# REQUIRED WORK:
Update all the rows below, changing "phylum" to "division" and keeping every other word as it is. Leave the pictures out of your answer.

# DATASET EXCERPTS:
START
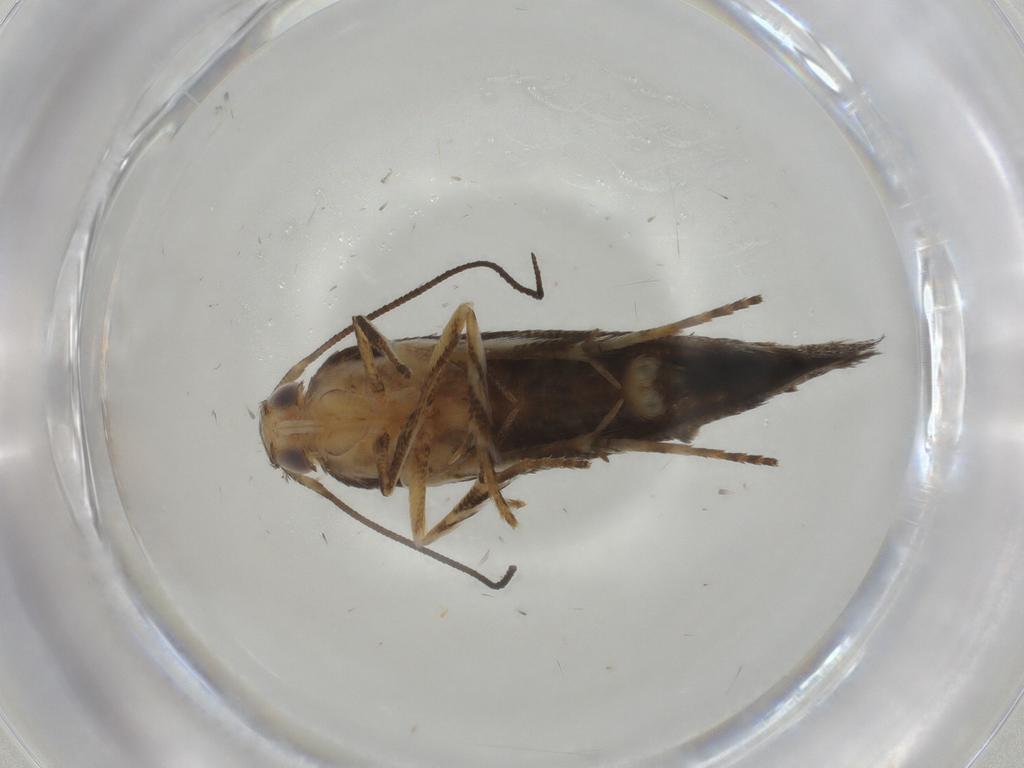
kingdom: Animalia
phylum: Arthropoda
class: Insecta
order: Lepidoptera
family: Elachistidae
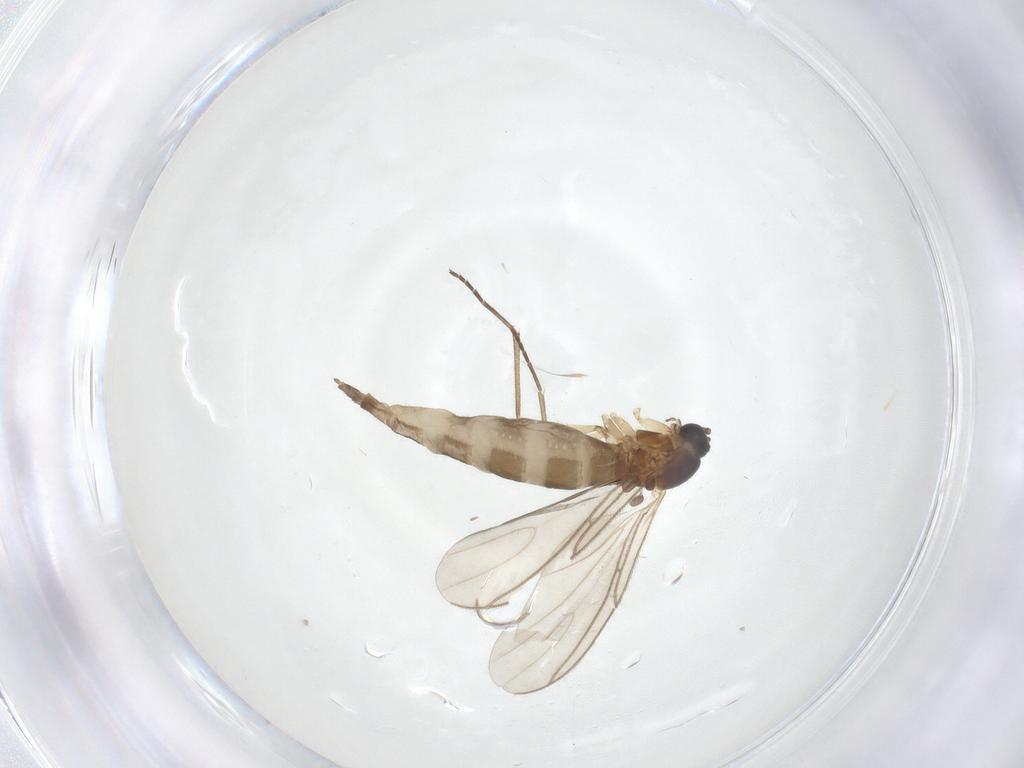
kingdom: Animalia
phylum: Arthropoda
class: Insecta
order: Diptera
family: Sciaridae
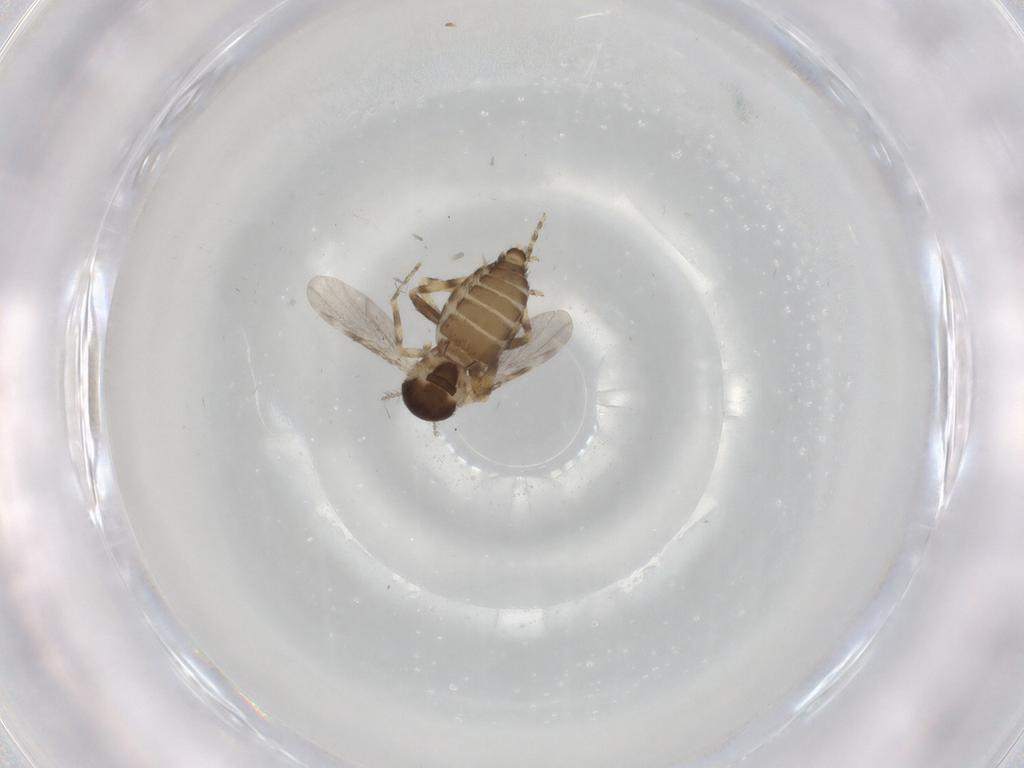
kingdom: Animalia
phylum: Arthropoda
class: Insecta
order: Diptera
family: Ceratopogonidae
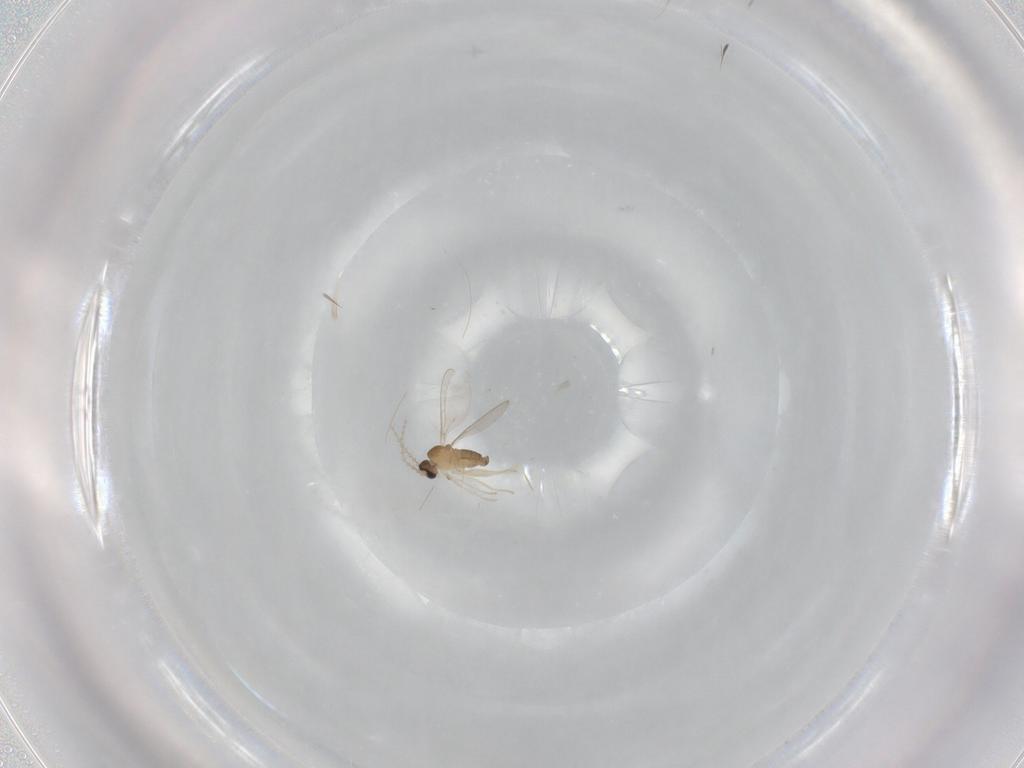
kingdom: Animalia
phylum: Arthropoda
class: Insecta
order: Diptera
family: Cecidomyiidae
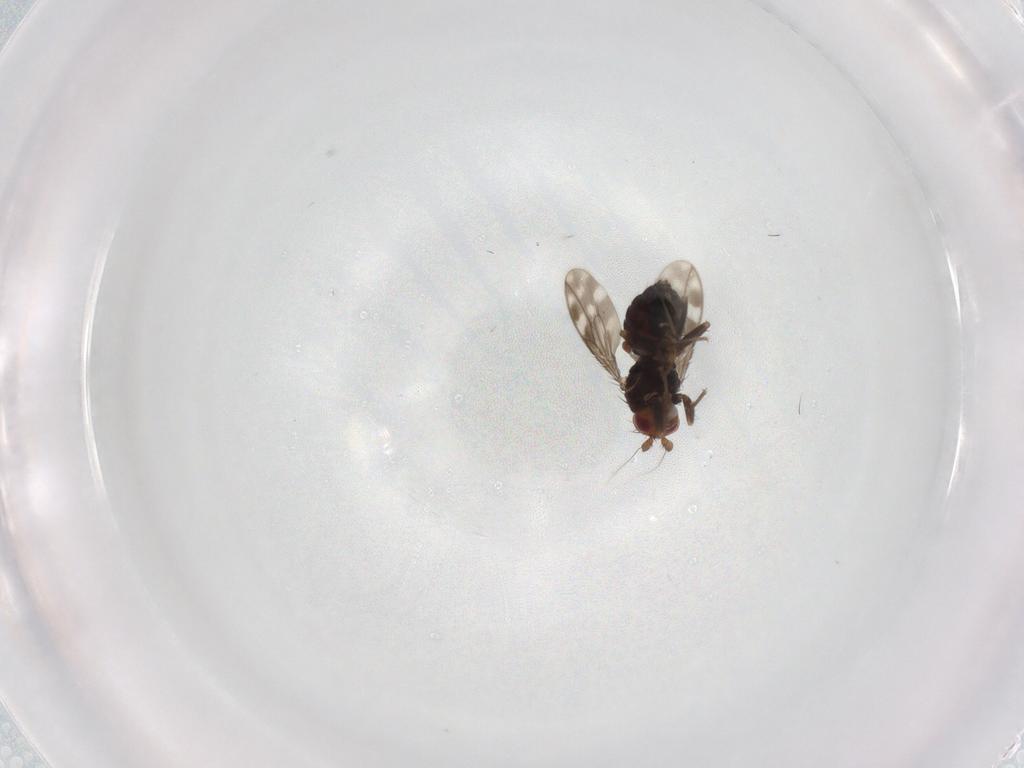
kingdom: Animalia
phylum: Arthropoda
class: Insecta
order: Diptera
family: Sphaeroceridae
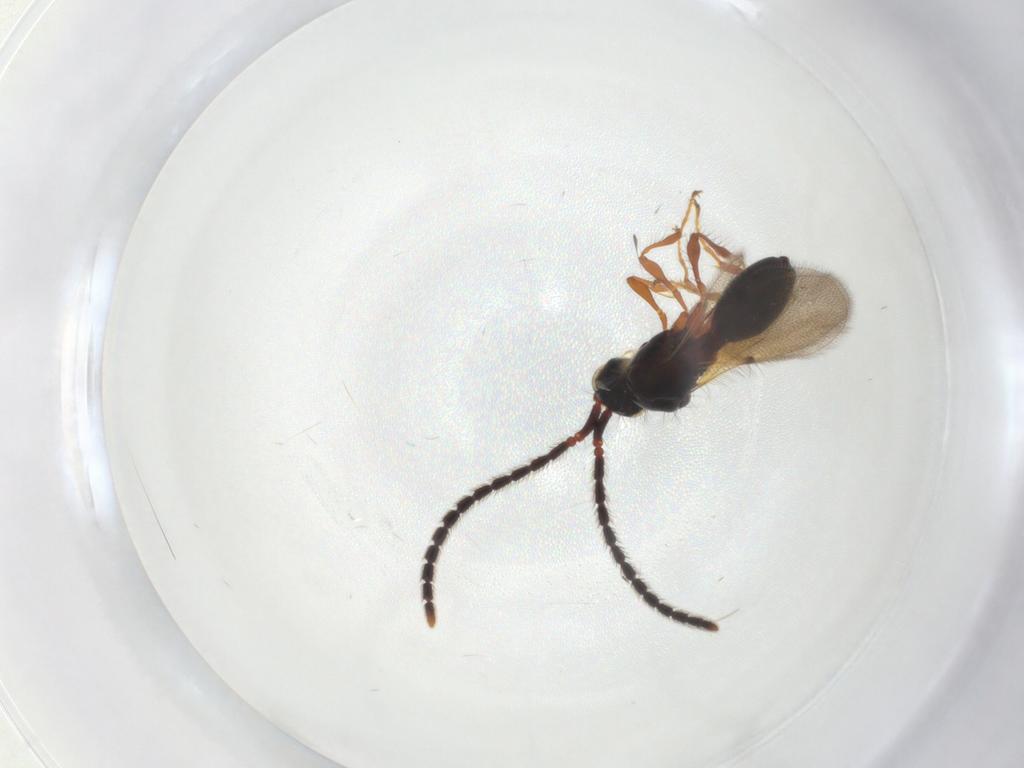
END
# EXERCISE RESPONSE:
kingdom: Animalia
division: Arthropoda
class: Insecta
order: Lepidoptera
family: Elachistidae
kingdom: Animalia
division: Arthropoda
class: Insecta
order: Diptera
family: Sciaridae
kingdom: Animalia
division: Arthropoda
class: Insecta
order: Diptera
family: Ceratopogonidae
kingdom: Animalia
division: Arthropoda
class: Insecta
order: Diptera
family: Cecidomyiidae
kingdom: Animalia
division: Arthropoda
class: Insecta
order: Diptera
family: Sphaeroceridae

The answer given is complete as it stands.